Thar looked down when he felt his feet move. He had not planned it. The water that was under him a moment ago was solid ice. It did not reach far but it was solid and latched onto the edge of the strange hole. Maybe the pillar had punched the hole when it fell from the sky?

Thar took a hasty step back and looked at Lilian with wide eyes. That was not his thought. That was not his voice in his head giving him that idea.

“It fell from the sky?” he asked them.

Lilian looked confused for barely a moment before they grinned. “You heard it too!”

“It? No. That was you.”

“No.” Lilian quickly shook their head. “One more step, come on,” they prompted and only then did Thar realize he was once more standing on top of freshly frozen water. “Good. Now, reach out and touch it.”

It felt like his body was not his own. His hand rose up, fingers reaching for the black stone. It was carved with words and pictures. If he stretched just a bit further, his fingers would touch what looked like an eye in the middle of a simple face. Or it could have been a cloud, hanging to the side of a pillar.

“I do not want to touch it,” Thar said though his body moved forward.

“But I do,” Lilian replied and that was not their voice. It was not spoken in the air between them. It was something else, grating at him from inside his chest and up his throat, escaping through the entrance of his mahee as if he was the one to say the words.

Thar registered that something was wrong but it did not matter. His fingers touched the stone.

It was cold. Colder than the ice under his feet. Colder than the thin air atop Sky Mountain. Colder than the dark abyss below where the black stone sank so far it had no end. It was so cold that Thar felt a shiver run up his spine and stretch his shoulders back before forcing them to hunch in. His bones shook, his teeth clattered, his head was pounding, and all of it was because it was so cold that he could not even breathe. His lungs froze on an inhale and there was no air to escape. The black stone filled his vision and each crevice in its markings disappeared, turned into a dot in the darkness.

He knew this darkness.
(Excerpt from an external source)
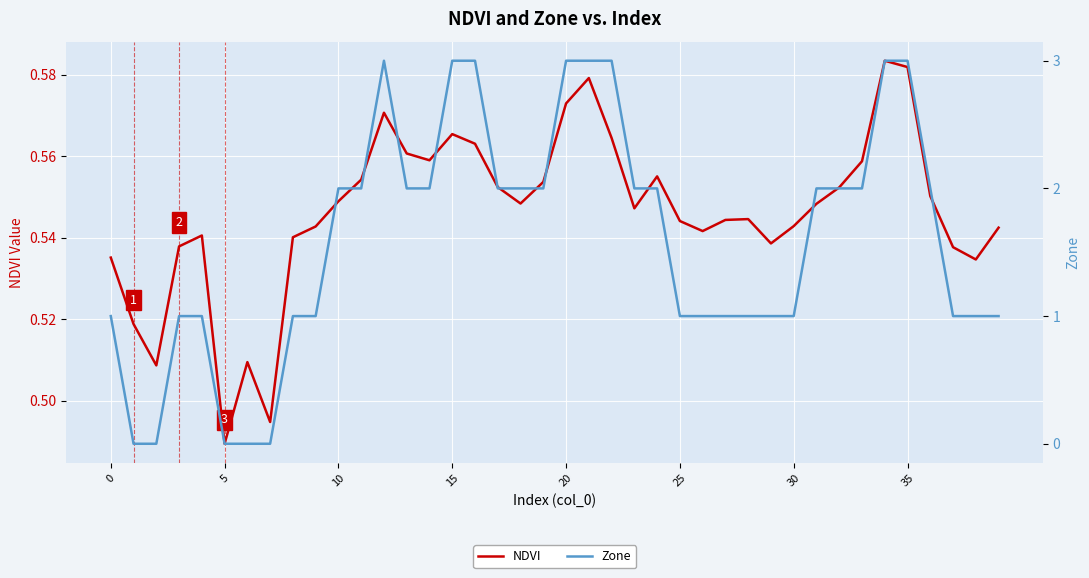

What is the greatest value displayed?

3.0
He knew this black. Those dots should not have existed. Not out here where it was so cold that nothing, nothing at all, could survive. Not where the cold killed without a thought and extinguished even the largest of stars eventually.

There it is.

It was not a voice. It was a scent that made no sense because it was too many things at once. It was white freckles on black skin and lavender spirals that faded to greens and blues. It was a black void that needed to be filled with swirling galaxies and—

Thar opened his eyes to look at a stone pillar in the middle of a field of white snow and surrounded by a short wall of ice. His hand was held in a tight grasp and when he looked down it was to see tan fingers, a silver bracer, and black, black, black studded with white snowflakes. When he looked up though, he saw blue. A dark blue that was so comforting that it was frightening.

“What the fuck just happened?!” D’Argen practically yelled in his face.

Thar thought that was a very good question as he looked around him for Lilian. They were not there. There were no footsteps in the snow other than Thar’s own and the skid mark D’Argen must have made when he stopped his run and pulled Thar away from the pillar.

What the fuck just happened, indeed.